Extracted data entries

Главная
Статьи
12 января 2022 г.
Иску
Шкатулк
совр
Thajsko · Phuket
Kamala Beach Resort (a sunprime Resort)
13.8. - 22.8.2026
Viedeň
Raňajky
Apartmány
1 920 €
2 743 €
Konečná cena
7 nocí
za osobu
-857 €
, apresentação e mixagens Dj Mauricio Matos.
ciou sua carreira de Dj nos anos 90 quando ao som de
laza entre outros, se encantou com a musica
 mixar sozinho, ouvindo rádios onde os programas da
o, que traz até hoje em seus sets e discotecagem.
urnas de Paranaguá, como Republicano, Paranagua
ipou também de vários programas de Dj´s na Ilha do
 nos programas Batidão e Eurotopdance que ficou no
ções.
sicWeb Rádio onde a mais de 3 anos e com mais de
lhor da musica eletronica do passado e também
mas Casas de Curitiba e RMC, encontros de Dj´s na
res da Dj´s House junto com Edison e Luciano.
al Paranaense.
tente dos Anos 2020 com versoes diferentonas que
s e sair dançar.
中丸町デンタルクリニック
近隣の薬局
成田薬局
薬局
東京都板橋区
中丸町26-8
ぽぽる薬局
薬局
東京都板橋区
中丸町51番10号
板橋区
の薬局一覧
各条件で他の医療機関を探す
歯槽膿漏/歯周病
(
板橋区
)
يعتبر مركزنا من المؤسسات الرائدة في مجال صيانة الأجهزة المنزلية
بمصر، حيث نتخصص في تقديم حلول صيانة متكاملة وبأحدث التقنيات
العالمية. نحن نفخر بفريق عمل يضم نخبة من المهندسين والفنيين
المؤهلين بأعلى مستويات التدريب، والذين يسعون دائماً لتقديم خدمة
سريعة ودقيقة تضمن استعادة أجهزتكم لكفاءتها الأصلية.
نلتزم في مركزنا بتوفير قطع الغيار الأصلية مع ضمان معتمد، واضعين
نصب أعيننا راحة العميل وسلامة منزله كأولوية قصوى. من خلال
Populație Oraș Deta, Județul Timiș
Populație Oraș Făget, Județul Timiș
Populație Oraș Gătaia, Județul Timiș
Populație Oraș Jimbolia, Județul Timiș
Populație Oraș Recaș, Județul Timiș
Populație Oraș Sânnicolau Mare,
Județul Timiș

__Your assignment__:
Your answer should consist of the lines above that hold the word "também", copied exactly.

__Answer below__:
ipou também de vários programas de Dj´s na Ilha do
lhor da musica eletronica do passado e também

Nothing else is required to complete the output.